What is expected
A complete response lists each line of the data below that includes the word "yellow".

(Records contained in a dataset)
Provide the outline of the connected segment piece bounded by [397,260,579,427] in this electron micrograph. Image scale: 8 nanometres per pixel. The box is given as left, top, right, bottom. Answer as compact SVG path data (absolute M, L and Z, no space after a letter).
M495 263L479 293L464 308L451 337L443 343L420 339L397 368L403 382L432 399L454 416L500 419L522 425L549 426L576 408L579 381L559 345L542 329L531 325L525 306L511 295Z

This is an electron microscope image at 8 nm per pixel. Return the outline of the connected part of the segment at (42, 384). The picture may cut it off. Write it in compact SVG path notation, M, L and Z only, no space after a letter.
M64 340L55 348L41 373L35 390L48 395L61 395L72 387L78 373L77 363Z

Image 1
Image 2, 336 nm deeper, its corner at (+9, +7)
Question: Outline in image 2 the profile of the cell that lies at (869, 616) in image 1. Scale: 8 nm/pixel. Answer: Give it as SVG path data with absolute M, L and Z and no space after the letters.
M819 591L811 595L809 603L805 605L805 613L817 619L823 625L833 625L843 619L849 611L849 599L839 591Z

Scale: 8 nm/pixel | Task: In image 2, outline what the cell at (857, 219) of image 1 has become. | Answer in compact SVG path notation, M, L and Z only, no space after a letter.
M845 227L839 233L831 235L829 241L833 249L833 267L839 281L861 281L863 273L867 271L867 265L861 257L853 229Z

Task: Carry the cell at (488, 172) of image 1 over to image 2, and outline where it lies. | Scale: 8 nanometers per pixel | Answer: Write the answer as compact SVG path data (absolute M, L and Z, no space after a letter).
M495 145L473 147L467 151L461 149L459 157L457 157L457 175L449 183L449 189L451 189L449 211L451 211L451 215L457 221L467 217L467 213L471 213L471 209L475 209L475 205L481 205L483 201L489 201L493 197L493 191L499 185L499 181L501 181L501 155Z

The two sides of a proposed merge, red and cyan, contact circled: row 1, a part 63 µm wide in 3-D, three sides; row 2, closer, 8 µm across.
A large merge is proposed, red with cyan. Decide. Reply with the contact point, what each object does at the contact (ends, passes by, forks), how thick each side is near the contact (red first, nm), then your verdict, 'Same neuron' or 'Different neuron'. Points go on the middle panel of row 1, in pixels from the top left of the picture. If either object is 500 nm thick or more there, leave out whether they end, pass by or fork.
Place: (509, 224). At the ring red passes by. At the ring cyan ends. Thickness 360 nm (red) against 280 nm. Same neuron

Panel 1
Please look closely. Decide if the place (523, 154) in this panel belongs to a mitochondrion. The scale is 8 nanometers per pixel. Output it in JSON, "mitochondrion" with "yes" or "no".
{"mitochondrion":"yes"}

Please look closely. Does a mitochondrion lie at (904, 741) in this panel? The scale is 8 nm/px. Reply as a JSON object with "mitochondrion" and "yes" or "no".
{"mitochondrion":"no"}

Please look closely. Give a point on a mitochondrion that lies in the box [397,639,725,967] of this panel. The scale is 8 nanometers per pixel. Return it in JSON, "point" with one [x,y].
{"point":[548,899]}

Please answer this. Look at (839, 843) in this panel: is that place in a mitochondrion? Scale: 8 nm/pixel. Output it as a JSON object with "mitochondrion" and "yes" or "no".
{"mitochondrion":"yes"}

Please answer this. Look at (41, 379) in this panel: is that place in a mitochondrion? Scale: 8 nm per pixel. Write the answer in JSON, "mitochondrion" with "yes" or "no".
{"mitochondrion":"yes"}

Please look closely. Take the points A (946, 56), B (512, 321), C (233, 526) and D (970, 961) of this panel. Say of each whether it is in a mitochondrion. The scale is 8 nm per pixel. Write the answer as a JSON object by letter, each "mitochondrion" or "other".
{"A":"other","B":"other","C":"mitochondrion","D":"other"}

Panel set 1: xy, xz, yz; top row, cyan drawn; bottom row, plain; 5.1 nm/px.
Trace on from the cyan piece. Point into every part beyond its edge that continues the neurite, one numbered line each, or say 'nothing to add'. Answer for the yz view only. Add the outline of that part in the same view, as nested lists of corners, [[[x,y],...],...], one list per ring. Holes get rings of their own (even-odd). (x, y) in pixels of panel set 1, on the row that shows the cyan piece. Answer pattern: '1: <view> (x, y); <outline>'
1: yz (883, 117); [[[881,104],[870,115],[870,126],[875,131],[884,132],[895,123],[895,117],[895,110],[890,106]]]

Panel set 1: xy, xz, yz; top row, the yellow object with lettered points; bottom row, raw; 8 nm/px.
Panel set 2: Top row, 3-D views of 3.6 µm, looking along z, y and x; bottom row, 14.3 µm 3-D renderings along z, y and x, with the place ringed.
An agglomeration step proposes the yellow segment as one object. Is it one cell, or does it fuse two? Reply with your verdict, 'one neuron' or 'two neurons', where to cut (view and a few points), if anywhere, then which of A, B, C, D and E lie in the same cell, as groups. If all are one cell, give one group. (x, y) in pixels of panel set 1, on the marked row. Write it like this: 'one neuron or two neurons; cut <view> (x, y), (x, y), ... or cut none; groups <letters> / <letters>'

Answer space
Panel set 1: xy, xz, yz; top row, the yellow object with lettered points; bottom row, raw; 8 nm/px.
An agglomeration step proposes the yellow segment as one object. Is it one cell, or does it fuse two? Reply with your verdict, 'one neuron' or 'two neurons', where to cut (view and a few points), if anywhere, then which of A, B, C, D and E lie in the same cell, as groups. If all are one cell, give one group. (x, y) in pixels of panel set 1, on the marked row. Write it like this: 'one neuron or two neurons; cut <view> (x, y), (x, y), ... or cut none; groups <letters> / <letters>'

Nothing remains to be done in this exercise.